After pushing out of Perth almost six weeks ago (it seems more like twenty, by the way) we can almost smell Adelaide. Another 700km to go until we reach our second Australian city, of course, but earlier today we passed over the 2000km mark and 700km seems almost dainty sometimes! Ridiculous, I know, but we're beginning to enjoy life on the road more than our rest days. A clockwork-like eagerness to experience what's around the corner seems to be wound up every night. The BoardFree team are on a roll, and loving every minute.

Monday, October 02, 2006

Ceduna: The end of an adventure, the beginning of another...

Ceduna is a small town, population 3000. Had we followed schedule and skated just that tiny bit slower along the Eyre Highway from Norseman to Ceduna, we still wouldn't be here this time next week, and that would have been unfortunate, as this weekend in Ceduna is Oysterfest. Oysters a plenty, sure, but the expanded weekend population, swelling this small bayside town by over 6000, has added to our charity coffers.

But generous festival-goers aside, our heads are spinning with people, people, people. For two and a half weeks we have been rolling along the Eyre Highway, battling headwinds, 40 metre trucks and a very real sense of space.

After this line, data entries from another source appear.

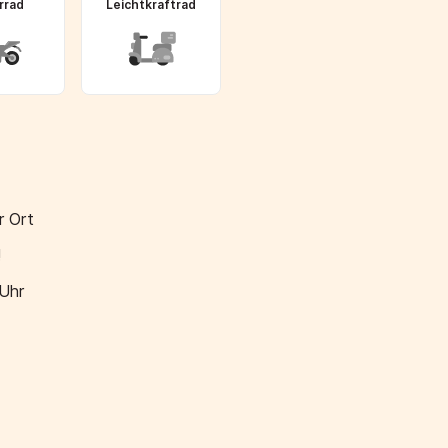
rrad
Leichtkraftrad
r Ort
!
 Uhr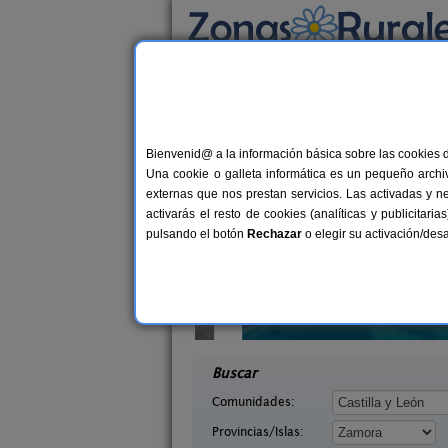
Busca por alojamiento
Alojamientos
>
Castilla y León
>
Zamora
> Ca
Casas Rurales cerca 
Bienvenid@ a la información básica sobre las cookies 
Una cookie o galleta informática es un pequeño archiv
externas que nos prestan servicios. Las activadas y n
activarás el resto de cookies (analíticas y publicita
pulsando el botón
Rechazar
o elegir su activación/de
RIBES DURII
Molino 1914
2-42+1 pers.
1
25 €
go (Zamora)
Montamarta (Zamora)
desde
desd
Buscar
Comunidades:
Provincias/Islas: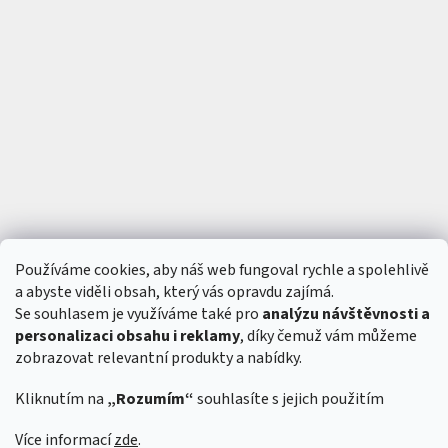
Používáme cookies, aby náš web fungoval rychle a spolehlivě
a abyste viděli obsah, který vás opravdu zajímá.
Se souhlasem je využíváme také pro
analýzu návštěvnosti a
personalizaci obsahu i reklamy
, díky čemuž vám můžeme
zobrazovat relevantní produkty a nabídky.
Kliknutím na
„Rozumím“
souhlasíte s jejich použitím
Vytvořil Shoptet
&
Více informací
zde
.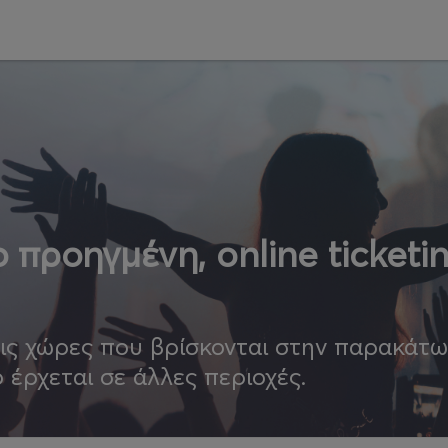
 προηγμένη, online ticketi
τις χώρες που βρίσκονται στην παρακάτ
ο έρχεται σε άλλες περιοχές.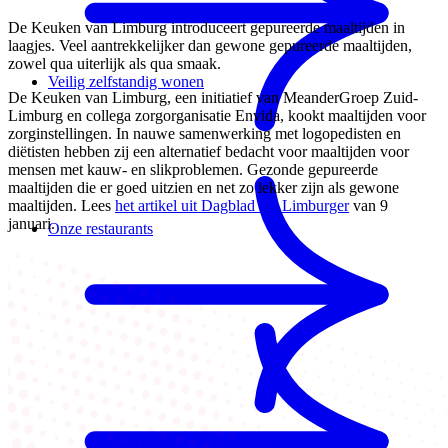
De Keuken van Limburg introduceert gepureerde maaltijden in
laagjes. Veel aantrekkelijker dan gewone gepureerde maaltijden,
zowel qua uiterlijk als qua smaak.
Veilig zelfstandig wonen
De Keuken van Limburg, een initiatief van MeanderGroep Zuid-
Limburg en collega zorgorganisatie Envida, kookt maaltijden voor
zorginstellingen. In nauwe samenwerking met logopedisten en
diëtisten hebben zij een alternatief bedacht voor maaltijden voor
mensen met kauw- en slikproblemen. Gezonde gepureerde
maaltijden die er goed uitzien en net zo lekker zijn als gewone
maaltijden. Lees
het artikel uit Dagblad De Limburger
van 9
januari.
Onze restaurants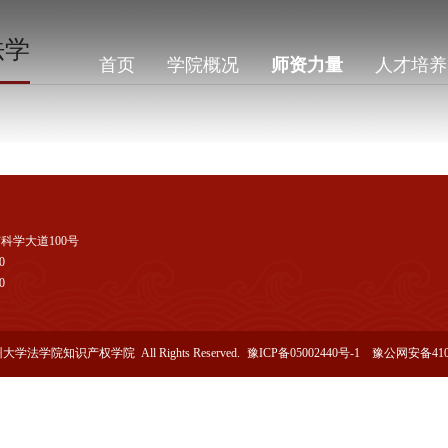
法学
首页
学院概况
师资力量
人才培养
科学大道100号
0
0
学法学院知识产权学院 All Rights Reserved.
豫ICP备05002440号-1
豫公网安备4101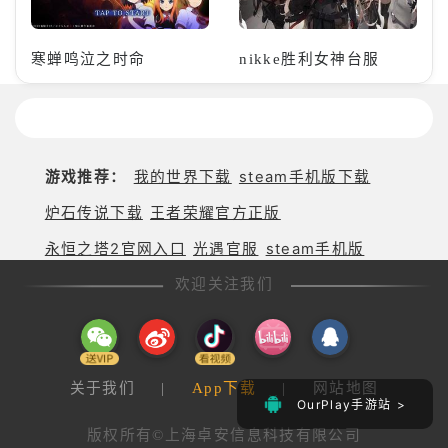
寒蝉鸣泣之时命
nikke胜利女神台服
游戏推荐：
我的世界下载
steam手机版下载
炉石传说下载
王者荣耀官方正版
永恒之塔2官网入口
光遇官服
steam手机版
欢迎关注我们
关于我们
|
App下载
|
网站地图
OurPlay手游站 >
版权所有©上海卓安信息科技有限公司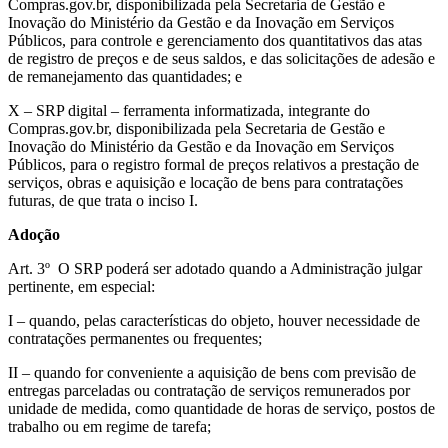
Compras.gov.br, disponibilizada pela Secretaria de Gestão e
Inovação do Ministério da Gestão e da Inovação em Serviços
Públicos, para controle e gerenciamento dos quantitativos das atas
de registro de preços e de seus saldos, e das solicitações de adesão e
de remanejamento das quantidades; e
X – SRP digital – ferramenta informatizada, integrante do
Compras.gov.br, disponibilizada pela Secretaria de Gestão e
Inovação do Ministério da Gestão e da Inovação em Serviços
Públicos, para o registro formal de preços relativos a prestação de
serviços, obras e aquisição e locação de bens para contratações
futuras, de que trata o inciso I.
Adoção
Art. 3º O SRP poderá ser adotado quando a Administração julgar
pertinente, em especial:
I – quando, pelas características do objeto, houver necessidade de
contratações permanentes ou frequentes;
II – quando for conveniente a aquisição de bens com previsão de
entregas parceladas ou contratação de serviços remunerados por
unidade de medida, como quantidade de horas de serviço, postos de
trabalho ou em regime de tarefa;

The Nullarbor Plain, which covers an area of 77,000 square kilometres and has almost mythically become the nickname of the entire expanse of empty country separating Western Australia and South Australia, is home to miraculous sunsets, endless skies and devilishly straight roads.

Crossing the Nullarbor has been on our minds for months, for some of us over a year. Images of the spinal Eyre Highway running parallel to the nibbled coastline of the Great Australian Bight both awed and scared us. Now, having skated those roads and beaten the obstacles - descriptions of which filled warning messages sent to us before the journey - in our way, there is a real sense of achievement surrounding our efforts since Perth. I may have just become the first person to skateboard across the dreaded Nullarbor, but I couldn't have done it so smoothly, so safely and so successfully without my team. Often camping in the wilderness, surrounded by the ever-constant threat of poisonous snakes and spiders, we've been a team through and through. Becs and Bev sorting the food, Dan and Kate always keeping me safe on the roads, Si and Dim filming everything and more, Holly snapping as she does best. Almost 2000km down now, back on the road in the morning and heading for Port Augusta. It might take us ten days, it might take us six. Who knows what's coming next, this adventure has taken a fair few turns already (except on the 90 mile straight leading to Caiguna!) and we're not quite a third of the way there yet. Keep watching, this isn't quite as singularly dull as some people might think.